Quiet November days, the air is clear and glassy, cutting my breath when I go outside in the morning to open the gate.



I made marrons glacés this week, that’s chestnuts cooked in sugar syrup and of course it’s got rum in it too. They’re a little treat and I eat them with my mocca after lunch. They take several days to make, it’s a very slow process and just the right thing to do in this solemn month of November. I made them on the wood fired stove which is a lot easier as they’re constantly being kept warm. We have a chestnut tree that makes really nice big chestnuts, we had a good harvest and so I decided to give it a go this year.


What you’ll need
- A couple of big edible chestnuts, I unfortunately forgot to weigh them but it was about half a kilo I’d say, two good handfuls of peeled chestnuts.
- 500g of sugar
- Half the stem of a vanilla bean, split into two
- Half a litre of water
- A dash of aged rum
- More water for peeling them
- Icing sugar
How you make it
Peel the outer shell off the chestnuts. Bring a pot of water to the boil and add the chestnuts, cook for 2-5 minutes and take off the stove. Peel the sticky thin skin off the chestnuts while they’re still hot. Be careful but generally, the hotter they are, the easier the skin comes off.

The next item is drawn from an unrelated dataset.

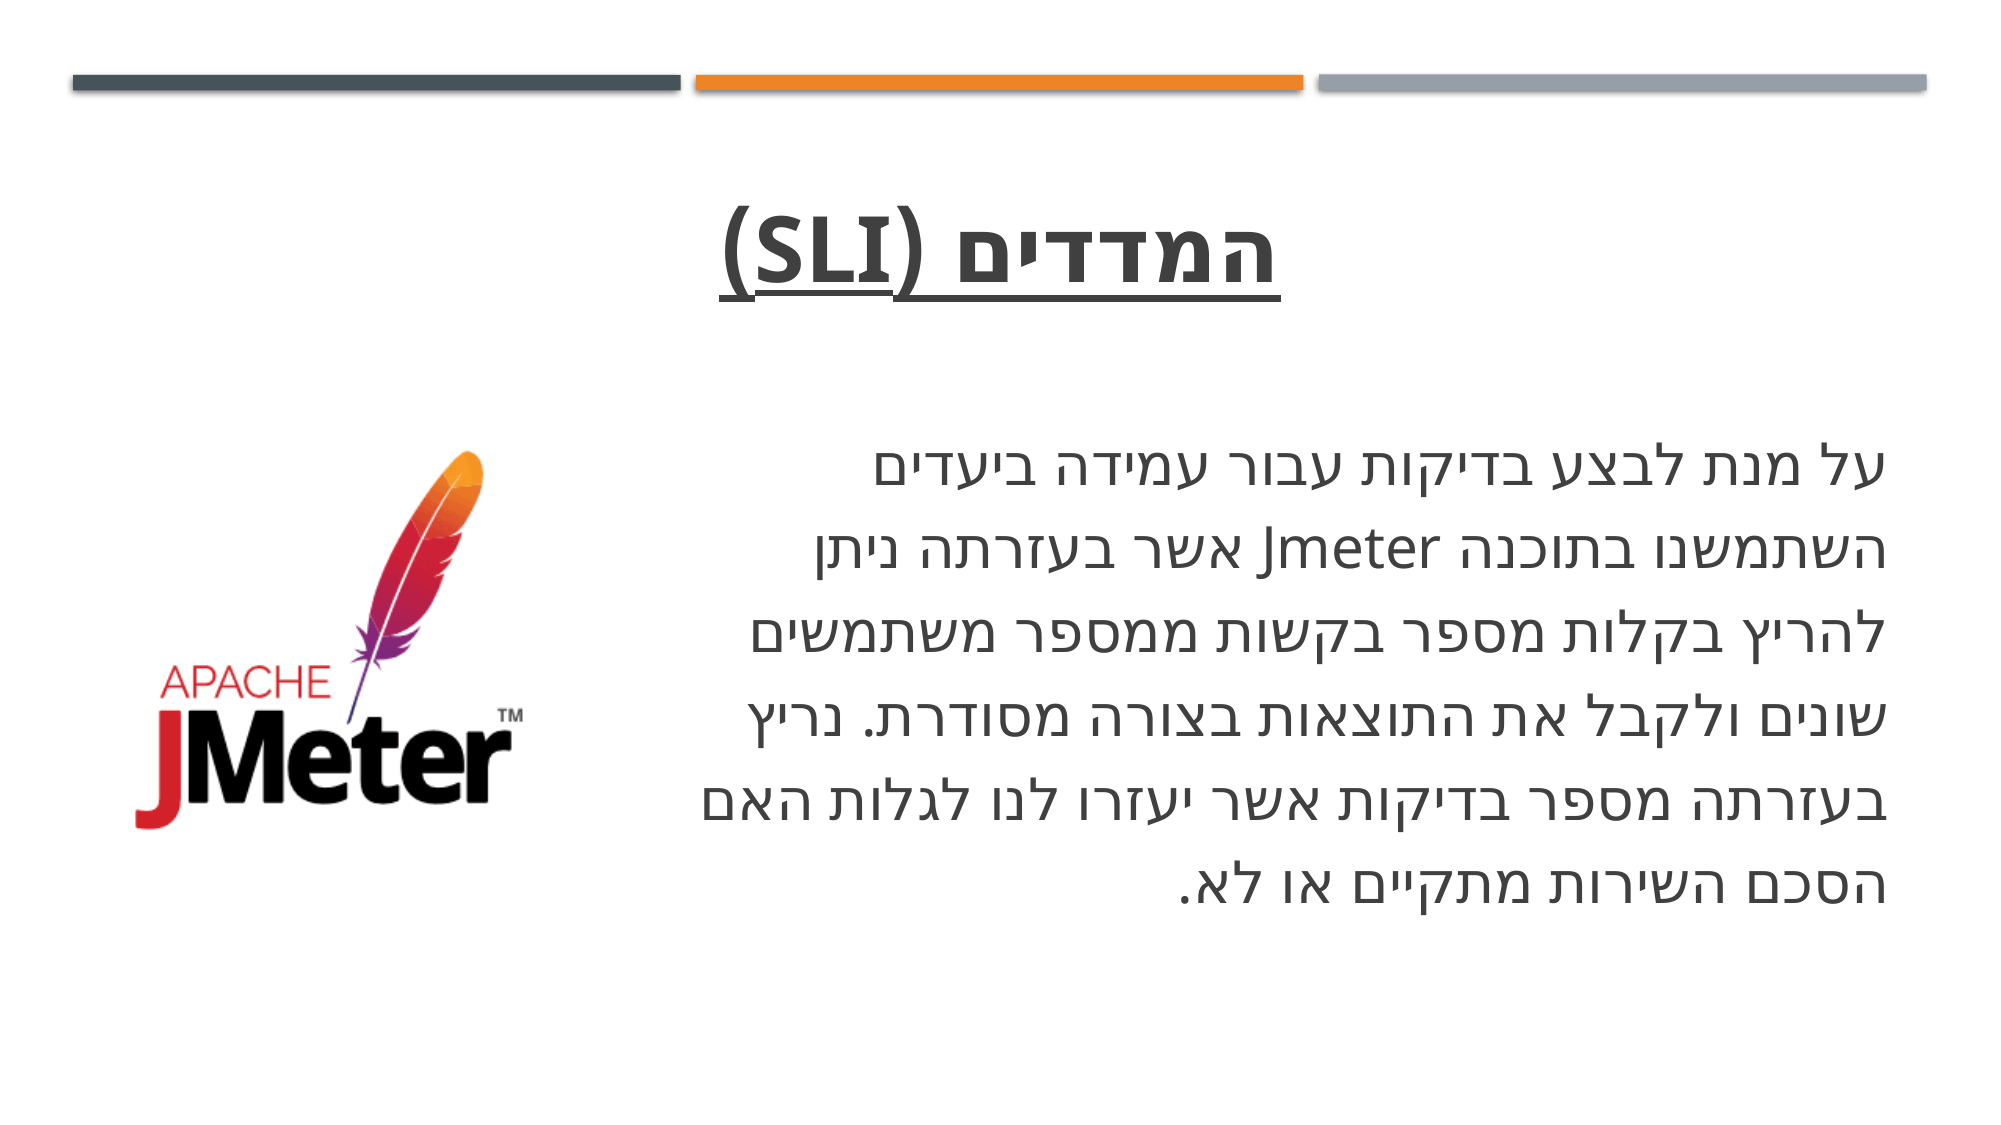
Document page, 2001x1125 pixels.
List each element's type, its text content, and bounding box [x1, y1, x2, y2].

Bring the sugar, vanilla and water to the boil in a separate pan, add the peeled chestnuts and simmer for 30 minutes. Take off the heat and add a dash of rum, cover with a lid and let sit at room temperature until the next day.
The next day, heat the pan until the syrup starts bubbling, take off the heat and let sit at room temperature until the next day. Repeat for at least another two days.
When they’re done, gently take them out of the syrup and let them dry at room temperature. Warm the syrup and add small quantities of icing sugar until you get a thick soupy sauce, the consistency of running honey or caramel sauce. Dip each chestnut into the icing and let drip off on a cooling rack. Et voilà.
How you eat it
It’s best not to eat all of them all at once but bit by bit and shared with friends rather, although I admit it’s hard. They’re the perfect little sneaky treat.